If he’d have believed in God or anything good, holy or kind, he would have held hope that whatever was wrong with him would pass.

That he’d never want to hurt anyone again.

But now and then, throughout his teenage years, he couldn’t stop himself from looking for ways to kill someone and not get caught. It was merely a thought, and never put into practice.

Maybe he’d found a way to cure himself?

Michael had only one piece of paper that seemed to give concrete proof that he’d ever had a life outside of foster care or a state institution. It was the small news clipping about when he and Sarah were found at Disneyland. He’d used it to call the police department to see if there was a case file, but the cop who’d been mentioned had transferred to another jurisdiction.

The idea that his mother could dump her children like garbage made the bile rise in his throat like a choking acid.

The Ogilvy Home for Children had a two-bit computer lab of obsolete PCs and printers that didn’t work. It had no Internet access, or he’d have tried to find her. He smuggled a disc from the rickety lab and occasionally kept notes, stories, and thoughts.

He wrote of a staff member who had looked at him with the “evil eye” when he was walking to the cafeteria after morning classes.

He’s a fat pig. He even has a pig nose. I’d like to take a knife, slit him up the middle and spill his smelly guts all over the chemistry lab. I’d do it slowly. I’d do it in front of everyone so that when he cried out, I’d tell everyone to shut up or I’d do it to them.
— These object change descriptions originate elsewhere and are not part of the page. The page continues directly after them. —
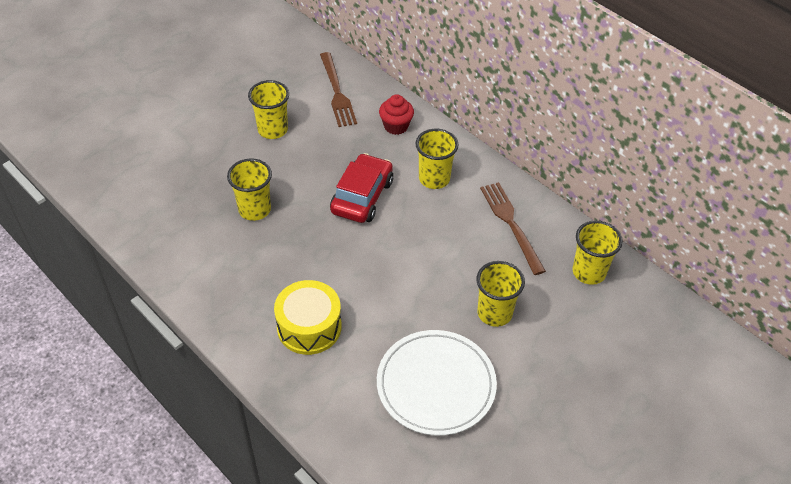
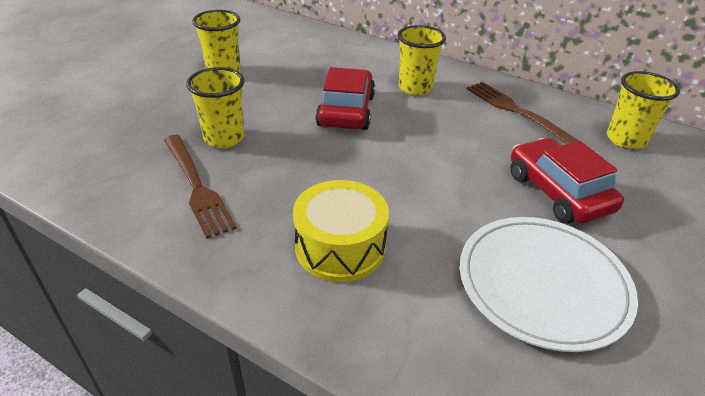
camera: 15 degrees left, 10 degrees down
brown fork [320,52,357,127] -> brown fork moved to [164,135,237,239]
red cupcake [379,94,414,135] -> none
yellow cup [477,261,525,327] -> red car [510,138,624,224]

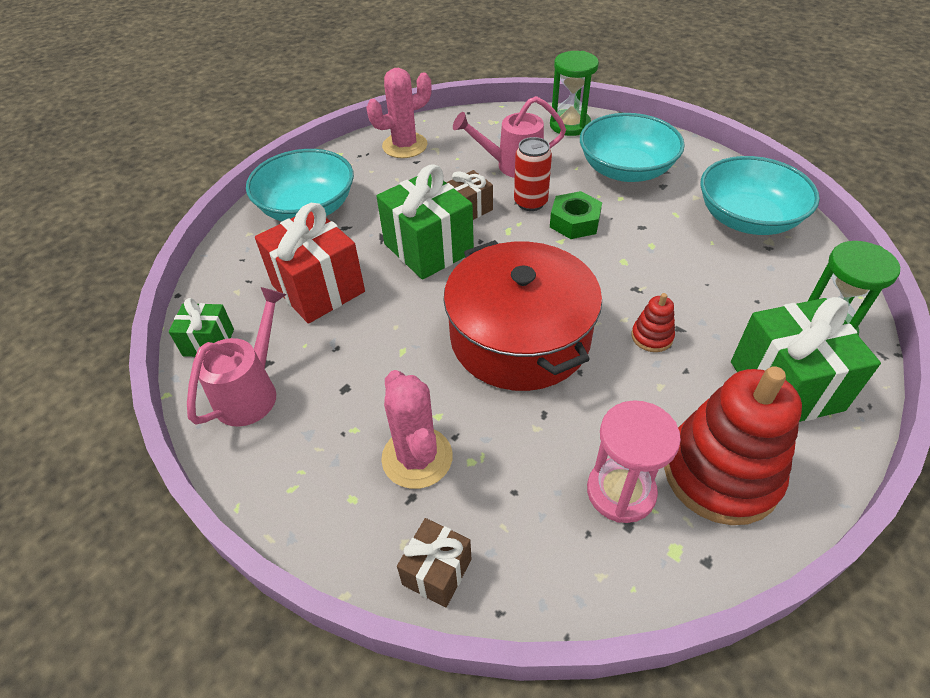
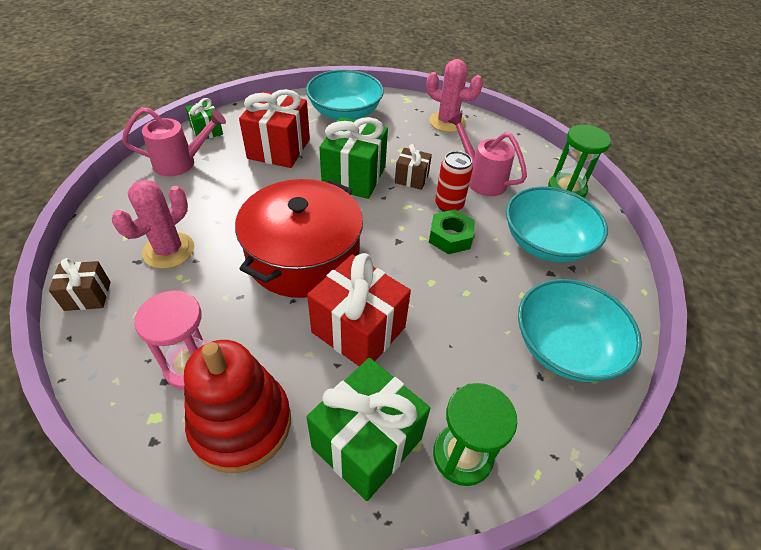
camera: 50 degrees right, 0 degrees up
red stacking toy [631,293,675,352] -> red gift [307,253,411,366]

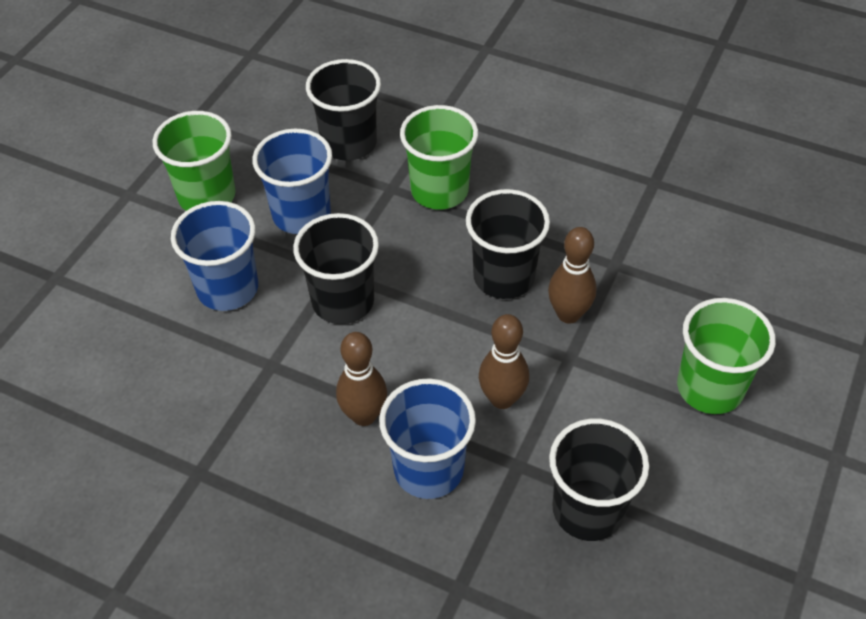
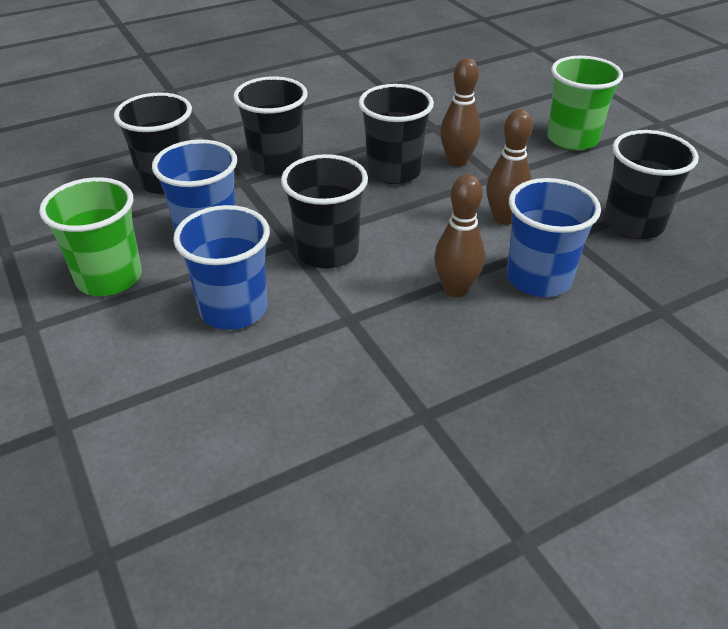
camera: 55 degrees left, 10 degrees down
green cup [400,105,478,210] -> black cup [233,76,308,175]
Another time, after she was gone, he wrote tenderly of his sister.



Sarah deserves better and I know she’s found it. She’s in a sunny place. She’s eating fruit that isn’t soft and mushy from a can. She doesn’t have that weird metal taste in her mouth and she shouldn’t. She didn’t deserve any of this shit that mom dumped on her.

He never included himself in those rants. He never fixated on why he wasn’t worthy of a decent home, the love of the family. He was smart enough to know why. He’d wetted the bed. He was filled with hate for just about everyone. He figured that the rest of the world didn’t care about someone like him.

Not until he did something to hurt them. Then, they’d get it. Too late. But they’d get it nevertheless.

Almost everything with a heartbeat seemed to provoke him. He tried to interest the other boys in the institution in doing what he called “frog stomping.” Whenever the sprinklers ran long into the night during the summer, the cement courtyard would be dotted with the small jumping creatures. He saw no difference in turning them into splat than adults who’d crushed a bug.

“You’re a sicko,” said one of the other kids, a Mexican who considered himself a badass, but who didn’t like the frog-stomping game.

“You’re a faggot,” Michael shot back, using the word that he loathed more than anything. It was the word Mr. Hansen had called him a time or two.

“You’re a good boy,” he’d said as he pleasured himself against Michael’s pale young skin. “Maybe too good a boy. Maybe you’re a faggot and you really like this.”

Michael killed cats and dogs and found that he enjoyed it. Other kinds of animal murder merely brought him a smile. One time, he poisoned the fish in the dentist’s office. When the receptionist turned her back, he emptied a Baggie filled with ammonia. By the time he’d left the dentist chair, he was beaming.

No cavities and an aquarium full of floaters. Who could ask for more?